SUPPLIED INFORMATION —
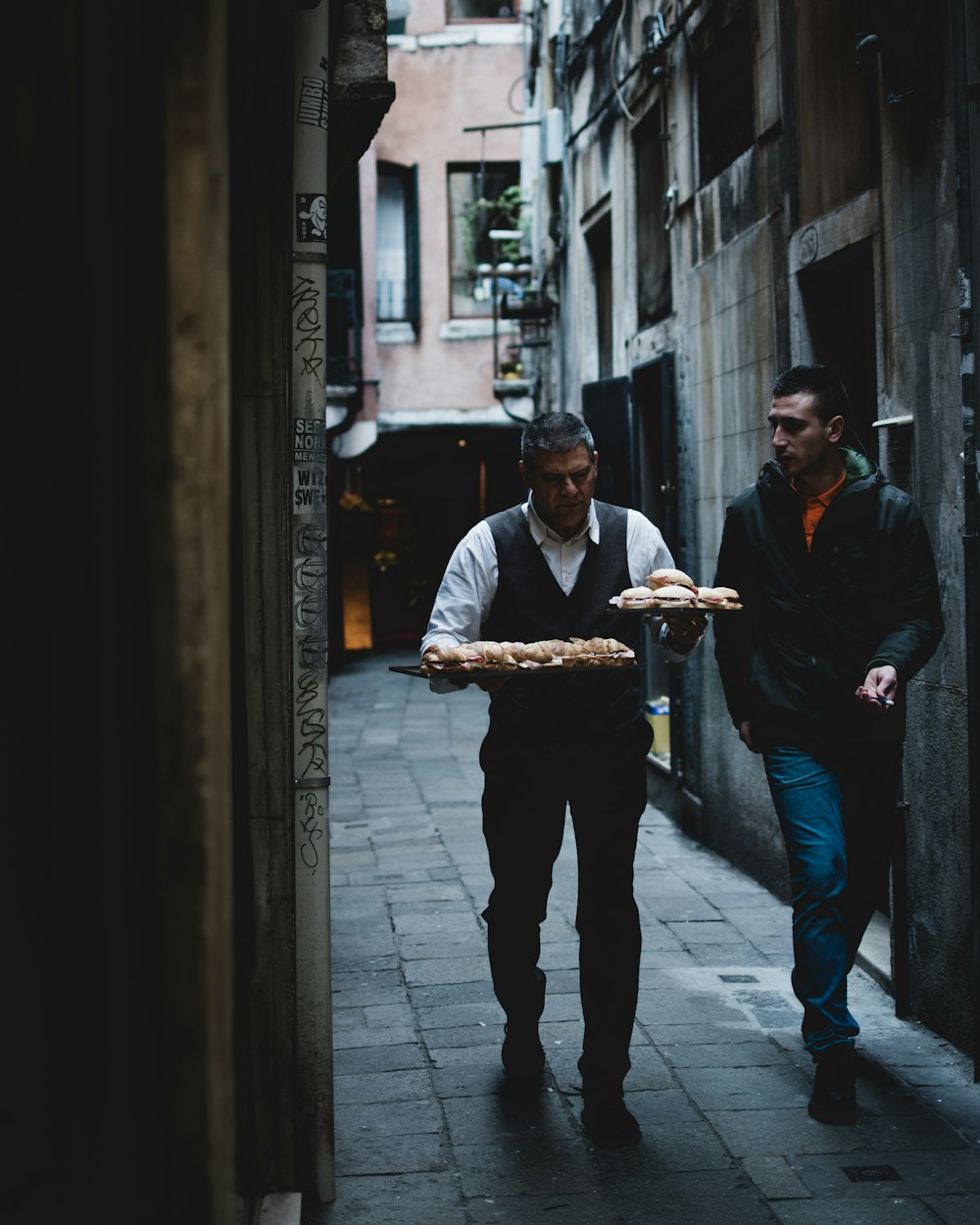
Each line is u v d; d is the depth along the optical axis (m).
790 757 3.68
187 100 1.65
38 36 1.60
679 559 7.25
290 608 2.94
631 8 8.48
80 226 1.61
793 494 3.70
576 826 3.37
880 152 4.46
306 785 2.96
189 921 1.67
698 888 6.03
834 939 3.52
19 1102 1.62
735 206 6.21
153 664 1.67
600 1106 3.34
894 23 4.03
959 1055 3.92
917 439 4.18
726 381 6.39
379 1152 3.31
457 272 17.02
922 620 3.58
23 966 1.62
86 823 1.64
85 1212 1.66
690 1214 2.99
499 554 3.33
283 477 2.89
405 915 5.58
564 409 11.88
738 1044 4.04
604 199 9.59
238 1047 2.74
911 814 4.23
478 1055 3.96
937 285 4.02
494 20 16.78
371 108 3.37
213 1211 1.69
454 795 8.57
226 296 1.69
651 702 8.45
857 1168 3.20
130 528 1.67
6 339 1.60
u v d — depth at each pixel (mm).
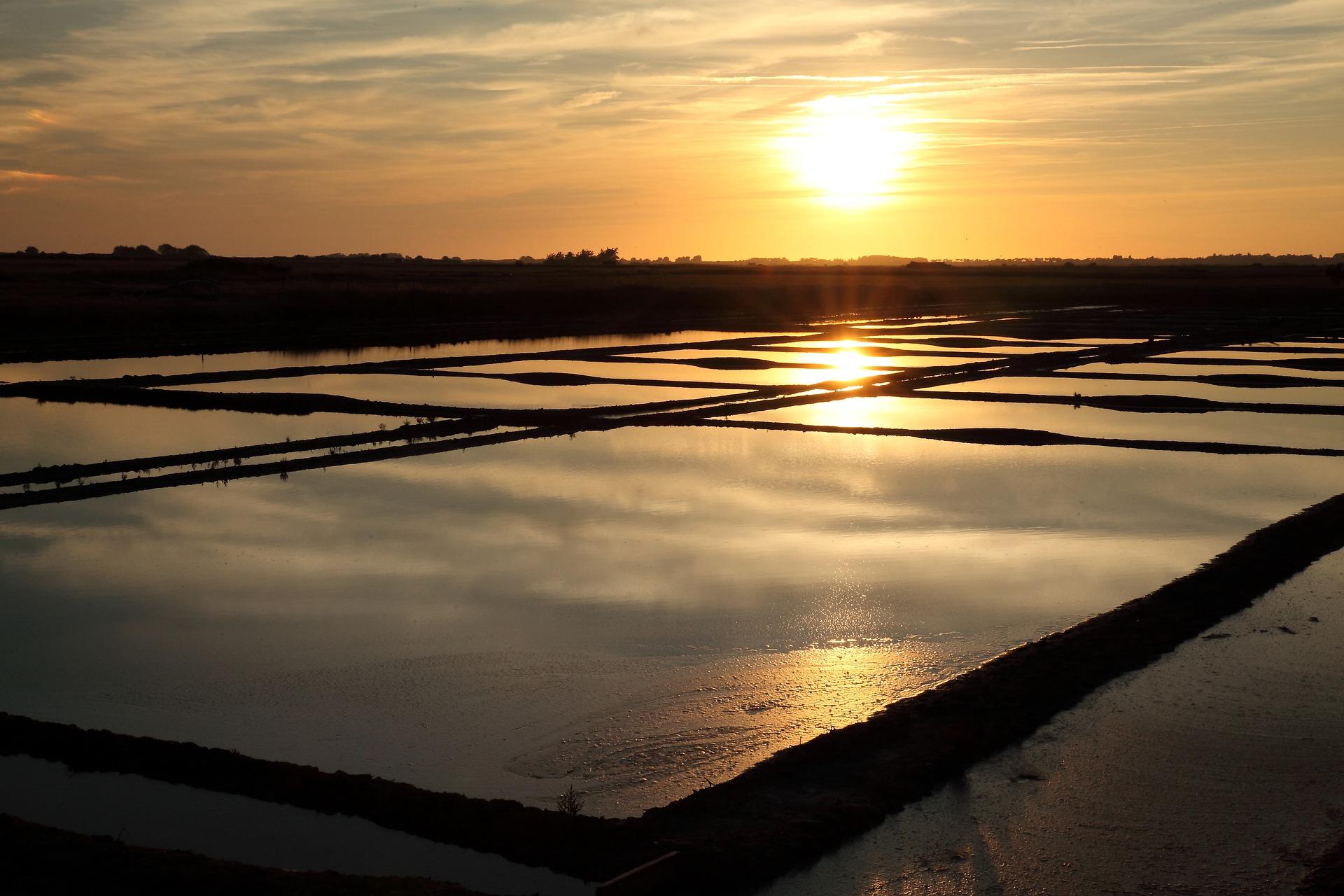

DESCRIPTION OF THE TASK — For each line above that includes the word "depth", make a copy of that line.

COMPLETED TASK —
Each line is u v d; d is the depth along the optical axis (m).
u v d — depth at each pixel (mm).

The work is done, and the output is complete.